Comments on social media have proceeded along the same lines:

  • “No changes, just the same contract reworded. Voting NO again!”

  • “VOTE NO! SAME CONTRACT AS LAST TIME.”

  • “Considering y’all didn’t seem to actually do anything I see another round of NOs coming! Hopefully this time with enough for the 2/3 needed to strike.”

  • “It’s like the UFCW doesn’t want us having time to read through a contract thoroughly. Why do y’all always leave out information on an online format? Must be garbage again.”

  • “This contract is still the same contract, nothing different about this contract. It so pathetic that these union rep is working for Kroger, not the employees. … everyone should say hell no to this contract and go strike. Let Kroger suffer because they are letting their employees suffer. No no no no no to this contract also it looks like they are helping the people in charge instead of the workers…”

  • “It’s pathetic they are still going to use the same exact contract that got denied last time and they will try and enforce the same one and still push it through. I will vote no if I even vote… They are forcing employees to vote yes. It’s pathetic how they don’t care about us employees and don’t ever take our opinions into consideration. Union does nothing for us. I vote no.”

Workers are furious in particular that the UFCW has refused to call a strike even though workers are ready for it and a strike would have hit Kroger’s profits the hardest if they walked out during the July 4th holiday. The UFCW tried to shift the responsibility to workers for not meeting the arbitrary 2/3 majority “no vote” of those voting to call a strike.

But it was the UFCW who made it as difficult as possible for many workers to exercise their right to vote on the contract, and this time is no different. The voting will take place across three days only, from July 13 to July 15. There is no mail-in or online option for voting, and workers at each store will have only one-and-a-half-hour windows in which to vote.

On Wednesday, Local 700 posted that members of the negotiating committee and union representatives would apparently be in stores “to discuss the tentative contract and answer questions.” Like last time, many workers will be working shifts that make it inconvenient to vote in person at their store or will be on their days off, putting workers in a position where they either must travel to exercise their right or not vote at all.

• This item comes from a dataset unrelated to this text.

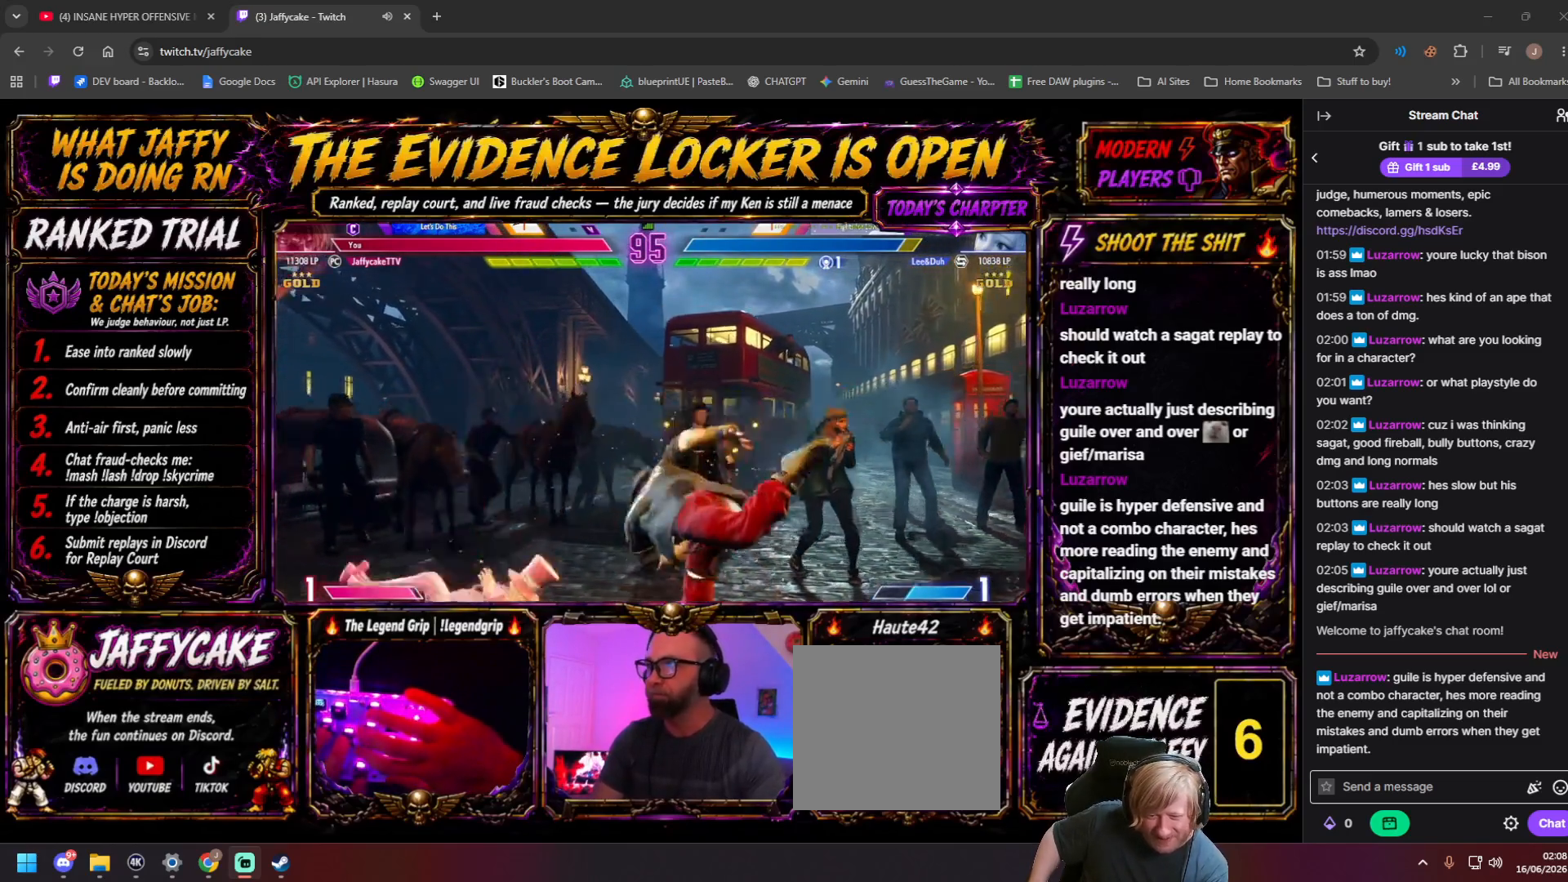
{"buttons": ["DPAD_LEFT"], "events": []}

This contract does not simply arise from “bad” individual union leaders. The UFCW is virtually a business unto itself controlling over $1 billion in assets, according to federal reporting, controlled by an apparatus whose top officials make six figure salaries. Concerned only with protecting their Wall Street assets and lining their own pockets, the union stands with management against workers.

The contract must be voted down, but experience has shown this by itself will not be enough. Rank-and-file workers must take matters into their own hands by joining the Kroger Workers Rank-and-File Committee to organize a struggle not only against Kroger but against the betrayals of the UFCW, and demand strike action.

The committee, founded in the aftermath of the first contract rejection, seeks to break the union’s isolation of Indianapolis Kroger workers and unite with Kroger workers around the country as well as Costco workers, airline workers, health care workers and industrial workers throughout the world who are fighting against sellout contracts.